@New Hoarder Oh man, I think I was about 10 too when I checked that book out from the public library! It seemed like a fairy tale to me!
@ghechr I need to get over being too cheap to go to the tailor, for real.
@Katie Scarlett Oh god, you guys...that thought didn't even occur to me until y'all brought it up and now I CAN'T GET IT OUT OF MY HEAD!
@The Everpresent Wordsnatcher Okay, so I am tall-ish (5'8"), but I too have a tiny torso and petite shoulders. AND I have fleshy hips, so either skirts dig into my chubs or they go up OVER the chubs and then I'm flashing my bits and that is never a good look. Oh, and if I try to purchase things to sit on my hips without digging into my chubs, then they are so big they fall down. I had this issue with underpants-under-skirts for a while.
@alphabiddycity Girlfriend, don't sweat. I do actually HAVE some sexy underthings, but I never actually wear them and instead wear the same two non-sexy bras I own...the same exact style, one in nude, one in black. But not at the same time. Because that would be weird. Have fun buying sexy things!
@iceberg I do NOT do well at funerals, but when my boyfriend's father died, I was THERE, there was no way I wouldn't be. But I was a soggy, gibbering mess because it brought up all my feelings about my own dad and yes, my boyfriend had to comfort me, but in a way, it helped him cope with the day because he had somewhere to focus his attention and not just on his father. But I did feel like a super jack-ass for being all emotional.
@every tomorrow@twitter Oh man...SO MUCH THIS. My dad died 15 years ago. In my job, I am constantly working with new people and so I am constantly telling my life story to new people. And it tends to come up that my parents live in Tennessee now, that they moved there when my step-dad retired. And that inevitably leads to the question of, "Oh, where is your dad?" To which I respond, "He passed away when I was 13." And there is a definite divide between people who have lost a parent and people who have not.
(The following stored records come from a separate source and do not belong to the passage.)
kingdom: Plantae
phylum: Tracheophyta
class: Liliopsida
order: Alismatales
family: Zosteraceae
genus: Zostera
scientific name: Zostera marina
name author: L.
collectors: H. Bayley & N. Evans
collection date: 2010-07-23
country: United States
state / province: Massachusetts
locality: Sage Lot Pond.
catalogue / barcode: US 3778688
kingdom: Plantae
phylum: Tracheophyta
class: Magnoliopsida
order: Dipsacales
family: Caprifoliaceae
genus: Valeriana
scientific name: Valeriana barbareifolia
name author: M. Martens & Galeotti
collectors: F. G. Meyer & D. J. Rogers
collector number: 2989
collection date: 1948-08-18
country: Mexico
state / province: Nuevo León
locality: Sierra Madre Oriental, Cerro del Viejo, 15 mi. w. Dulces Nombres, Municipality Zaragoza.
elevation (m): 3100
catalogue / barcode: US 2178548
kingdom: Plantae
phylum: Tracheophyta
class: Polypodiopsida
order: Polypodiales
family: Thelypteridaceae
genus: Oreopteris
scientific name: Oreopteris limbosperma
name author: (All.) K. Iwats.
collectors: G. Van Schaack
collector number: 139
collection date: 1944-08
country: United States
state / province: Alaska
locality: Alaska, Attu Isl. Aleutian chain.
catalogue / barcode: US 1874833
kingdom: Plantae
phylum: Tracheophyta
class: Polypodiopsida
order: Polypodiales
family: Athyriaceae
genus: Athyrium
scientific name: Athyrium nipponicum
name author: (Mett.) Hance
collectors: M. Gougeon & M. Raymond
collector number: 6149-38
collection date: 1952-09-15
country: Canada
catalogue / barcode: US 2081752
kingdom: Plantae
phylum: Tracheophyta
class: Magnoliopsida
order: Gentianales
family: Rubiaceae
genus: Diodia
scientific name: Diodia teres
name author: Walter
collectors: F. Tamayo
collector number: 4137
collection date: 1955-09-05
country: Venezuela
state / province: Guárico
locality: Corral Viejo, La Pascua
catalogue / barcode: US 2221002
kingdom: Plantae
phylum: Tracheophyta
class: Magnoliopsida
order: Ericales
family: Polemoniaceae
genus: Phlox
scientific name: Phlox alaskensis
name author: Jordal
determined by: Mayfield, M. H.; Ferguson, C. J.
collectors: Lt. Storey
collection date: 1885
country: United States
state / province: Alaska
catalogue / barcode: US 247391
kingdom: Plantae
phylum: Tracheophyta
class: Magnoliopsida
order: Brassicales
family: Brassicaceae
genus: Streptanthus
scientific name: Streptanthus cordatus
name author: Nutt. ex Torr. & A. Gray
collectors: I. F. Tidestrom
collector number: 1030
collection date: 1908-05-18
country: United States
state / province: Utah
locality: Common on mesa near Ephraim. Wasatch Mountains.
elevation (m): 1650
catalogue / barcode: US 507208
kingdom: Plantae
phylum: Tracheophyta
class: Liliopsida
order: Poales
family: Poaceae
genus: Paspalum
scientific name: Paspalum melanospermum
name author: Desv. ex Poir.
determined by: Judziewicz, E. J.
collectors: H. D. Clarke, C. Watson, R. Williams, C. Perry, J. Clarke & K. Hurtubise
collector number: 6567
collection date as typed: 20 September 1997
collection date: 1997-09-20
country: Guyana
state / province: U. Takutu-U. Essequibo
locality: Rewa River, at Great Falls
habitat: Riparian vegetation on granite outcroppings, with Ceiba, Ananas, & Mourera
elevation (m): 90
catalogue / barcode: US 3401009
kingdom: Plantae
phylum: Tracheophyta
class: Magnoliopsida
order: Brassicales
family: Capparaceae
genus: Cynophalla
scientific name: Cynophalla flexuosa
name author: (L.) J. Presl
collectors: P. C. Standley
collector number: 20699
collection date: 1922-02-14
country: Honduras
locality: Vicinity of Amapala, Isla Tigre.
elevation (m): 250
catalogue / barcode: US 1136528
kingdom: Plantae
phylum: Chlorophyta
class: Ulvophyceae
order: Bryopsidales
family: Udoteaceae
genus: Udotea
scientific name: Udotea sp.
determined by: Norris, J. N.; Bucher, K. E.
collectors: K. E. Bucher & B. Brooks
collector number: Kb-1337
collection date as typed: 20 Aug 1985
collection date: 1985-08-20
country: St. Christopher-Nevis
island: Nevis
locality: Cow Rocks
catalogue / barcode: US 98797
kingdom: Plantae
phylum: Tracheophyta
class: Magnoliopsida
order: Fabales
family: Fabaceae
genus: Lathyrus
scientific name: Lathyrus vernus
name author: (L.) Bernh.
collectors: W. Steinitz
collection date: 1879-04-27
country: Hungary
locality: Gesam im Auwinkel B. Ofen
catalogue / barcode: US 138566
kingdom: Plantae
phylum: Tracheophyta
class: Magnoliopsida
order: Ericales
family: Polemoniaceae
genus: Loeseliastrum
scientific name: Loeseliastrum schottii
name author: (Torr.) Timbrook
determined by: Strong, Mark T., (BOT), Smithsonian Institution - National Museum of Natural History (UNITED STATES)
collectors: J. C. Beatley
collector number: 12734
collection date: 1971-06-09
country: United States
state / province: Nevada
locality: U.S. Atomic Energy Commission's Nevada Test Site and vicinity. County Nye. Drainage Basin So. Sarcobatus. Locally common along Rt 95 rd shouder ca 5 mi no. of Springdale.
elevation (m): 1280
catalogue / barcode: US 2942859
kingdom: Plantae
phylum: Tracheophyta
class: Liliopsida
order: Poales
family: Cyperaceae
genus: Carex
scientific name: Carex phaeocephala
The people who have not lost a parent immediately get uncomfortable and awkward and they apologize for asking and abruptly change the subject. People who have lost a parent tend to say they are sorry to hear that and they lost their mother/father x years ago and we sort of nod at each other and the conversation moves on.
Also, my boyfriend's father was sick and passed away pretty early on in our relationship. And in a weird way, the shared loss of father became a bonding point in our relationship, because I was able to be there for him and I knew what it was like to have a sick parent and to have a dead parent. And my boyfriend wants to talk about his dad and tell me stories and I want to listen, and it's also nice because it gives me an opportunity to talk about MY dad, which is something I wish I had had so many years ago. So yeah.
@OxfordComma Oh boobies that were once lovely & fantastic Ds and over the course of gaining weight then losing weight then gaining weight then losing weight then gaining weight and FINALLY losing the weight & keeping it off...well, let's just say that the stretch marks I got when I first sprouted boobs now look like wrinkles. And my girls don't necessarily SAG so much as droop. It's a sad situation. I've told my boyfriend (who will eventually be my husband and who is also an officer in the Navy) that when he becomes captain of his own ship, I get to get new boobs. This will be post-having-babies, so then maybe I will do some free-boobing.
8.3 with a 10 in Saturation. I have to say though, I didn't find it stressful. But then, I tried to NOT use my brain much. I did it on a laptop touchpad and I just sort of moved my finger around until things matched...I didn't think too much about like, "Oooh, that is MORE saturated" or "Well, that is clearly more green, so I should move this way." There was a sort of disconnect. And that worked for me.
@Xanthophyllippa My godfather is a dead ringer for Kenny Rogers. His name is Dennis, but everyone calls him Denny. And as a small child, I was convinced he secretly WAS Kenny Rogers, but that it was his secret identity. And then once when I was in 8th grade, we had to make this autobiographies and we had to have pictures of our family and I included a picture of me & my godfather. My teacher was like, "Oh wow! You met Kenny Rogers? That's very neat, but I don't think you should include him in the 'family' section." And I was like, "No, that's my godfather." "Your godfather is Kenny Rogers?!" "No, my godfather is Dennis Risk. He just looks like Kenny Rogers."